Second, critics argue that the law lacks a clear definition of “high-impact AI systems” and claims it could weaken the domestic AI industry by stifling innovation with regulation. Legal critics and experts worry that even though the law allows AI businesses to request confirmation from the MSICT on whether an AI system is high-impact, the definition in the act is too comprehensive with its definitions.
Finally, the act lacks enforcement mechanisms, although it does call for the development of lower-level laws, committees, groups, and commissions to establish further policies, law,s and standards to enforce the act. The act itself only outlines four instances that could lead to a fine of up to ₩30,000,000 (about US$21,760), including: the leaking of sensitive information by AI commission members; the lack of transparent user notification by high-impact AI system operators; the failure by an AI company to register a domestic address or agent; and non-compliance of orders issued under the law.

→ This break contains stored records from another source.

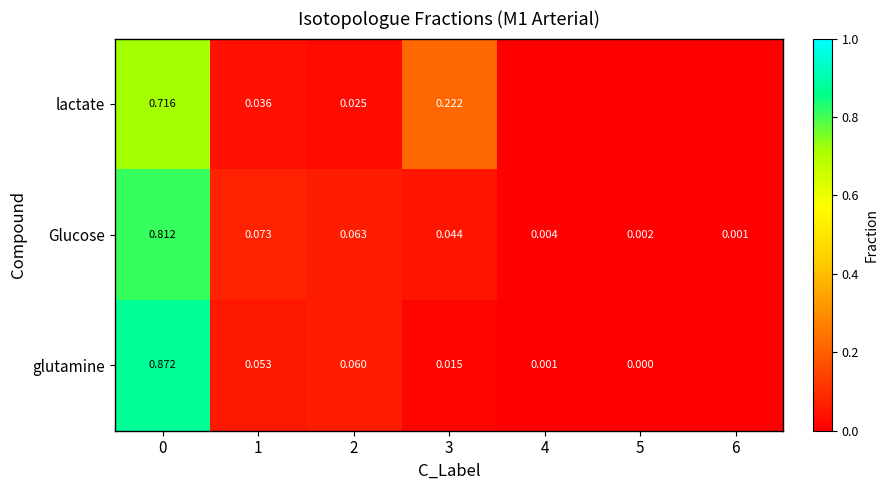

Between 1 and 3, which series saw the biggest shift?

lactate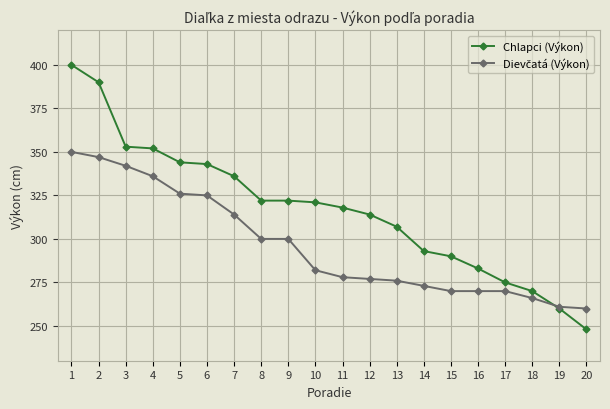

Which series changed the most between 2 and 18?

Chlapci (Výkon)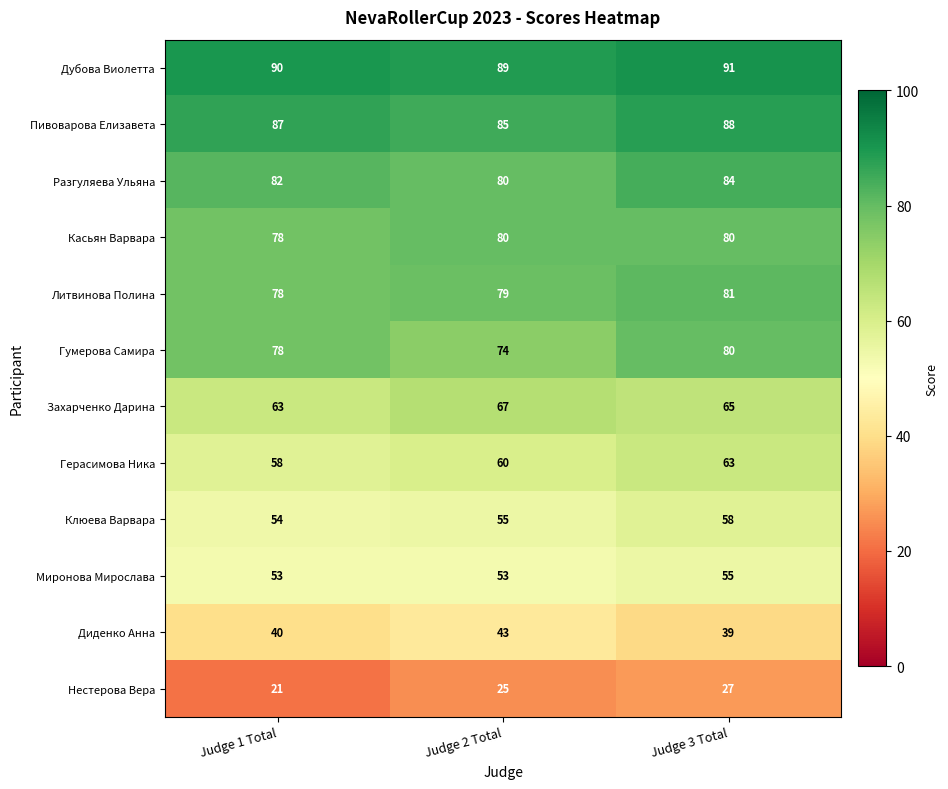

True or false: Нестерова Вера has a value of 14 at Judge 1 Total.

False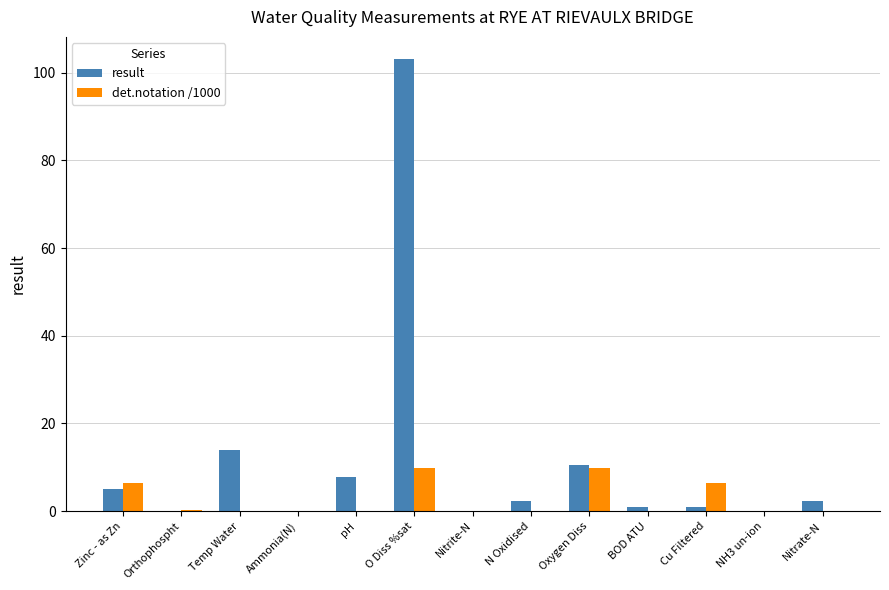

The result series shows 7.9 at pH. True or false?

True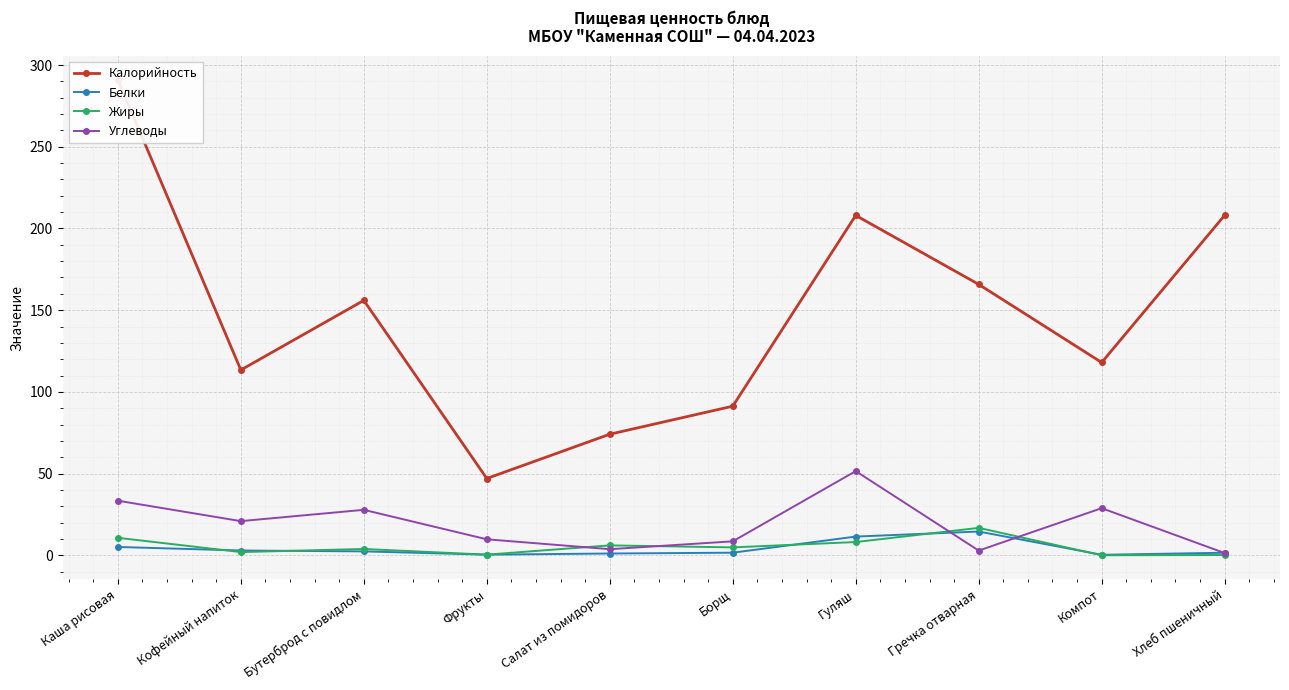

How many lines are shown in the chart?

4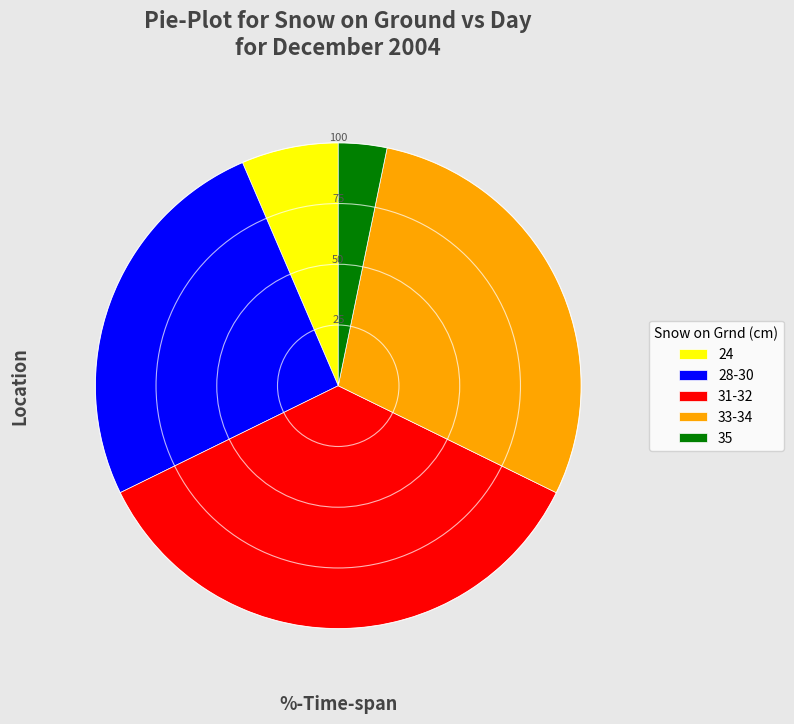

Rank the categories by value from lowest to highest.

35, 24, 28-30, 33-34, 31-32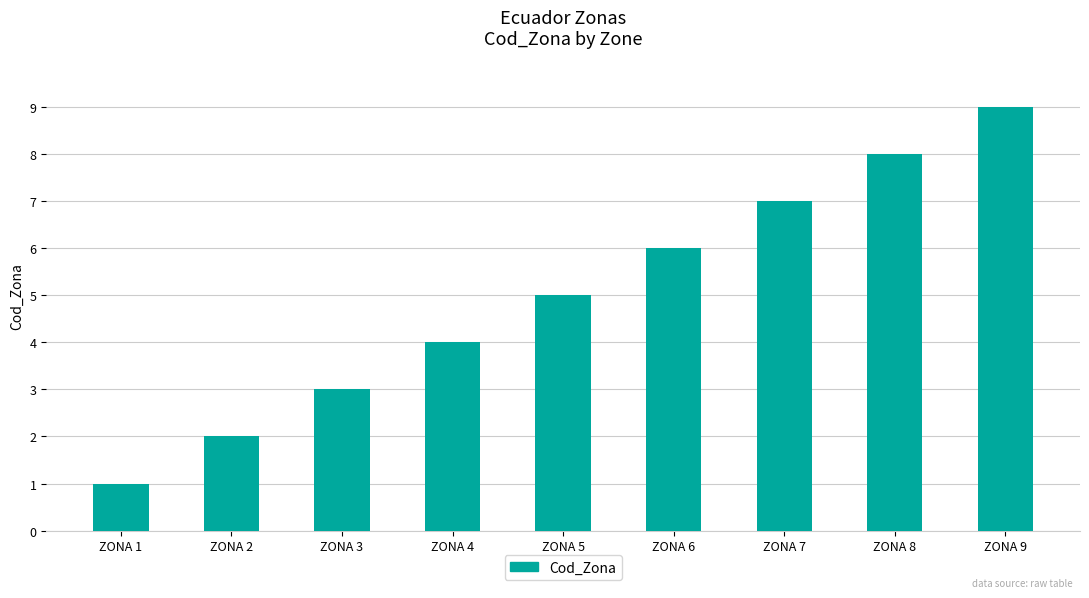

Reading left to right, list all the values displayed in this chart.

1	2	3	4	5	6	7	8	9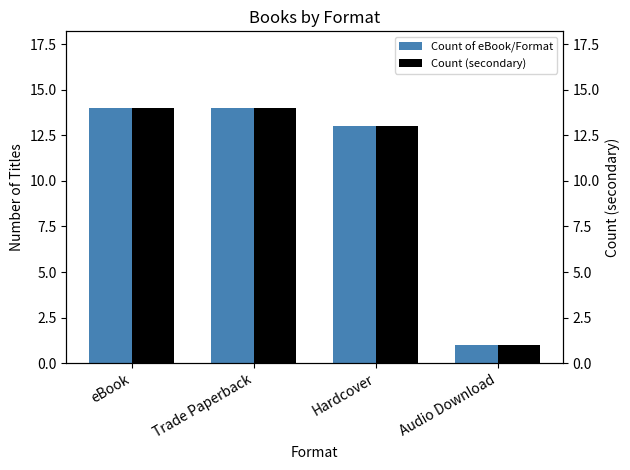

Is it true that Count of eBook/Format equals 1 at Audio Download?

True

Dependent on Progress in 2025
The regulatory impact of the AI Basic Act heavily relies on the subsequent laws and committees that are to be put in place. In early 2025, the MSICT established a team to draft subordinate statutes detailing enforcement mechanisms for the law and created a task force to further develop the legal framework regarding high-impact AI systems—such as additional criteria, examples, and obligations.
Regardless of these additional efforts, critics are pushing for a delay in implementation to January 2029. Industry, lawmakers, and the MSICT are citing the importance of developing and innovating AI technologies at what they say is a critical moment in the AI revolution rather than inhibiting development with immature policies. The same critics also worry that the enforcement mechanisms may not be in place by 2026.
What the impact and effectiveness of the AI Basic Law will be is still unclear; further evaluation will be needed after this year of preparation and development.
Notes
- 1South Korea’s AI Basic Act’s Chapter 1 Article 2 lists AI systems used in the following sectors or processes as high impact: energy supply, drinking water production and management, health care operations, medical device usage and development, nuclear materials or facilities management and operation, analysis and use of biometric information in investigations, judgements and evaluations that impact individual rights such as employment and loan screening, major operation and management of transportation systems and facilities, decision-making processes by local governments and public institutions that could impact the public, student evaluations from preschool to secondary education, and other areas that could impact the human life or basic rights.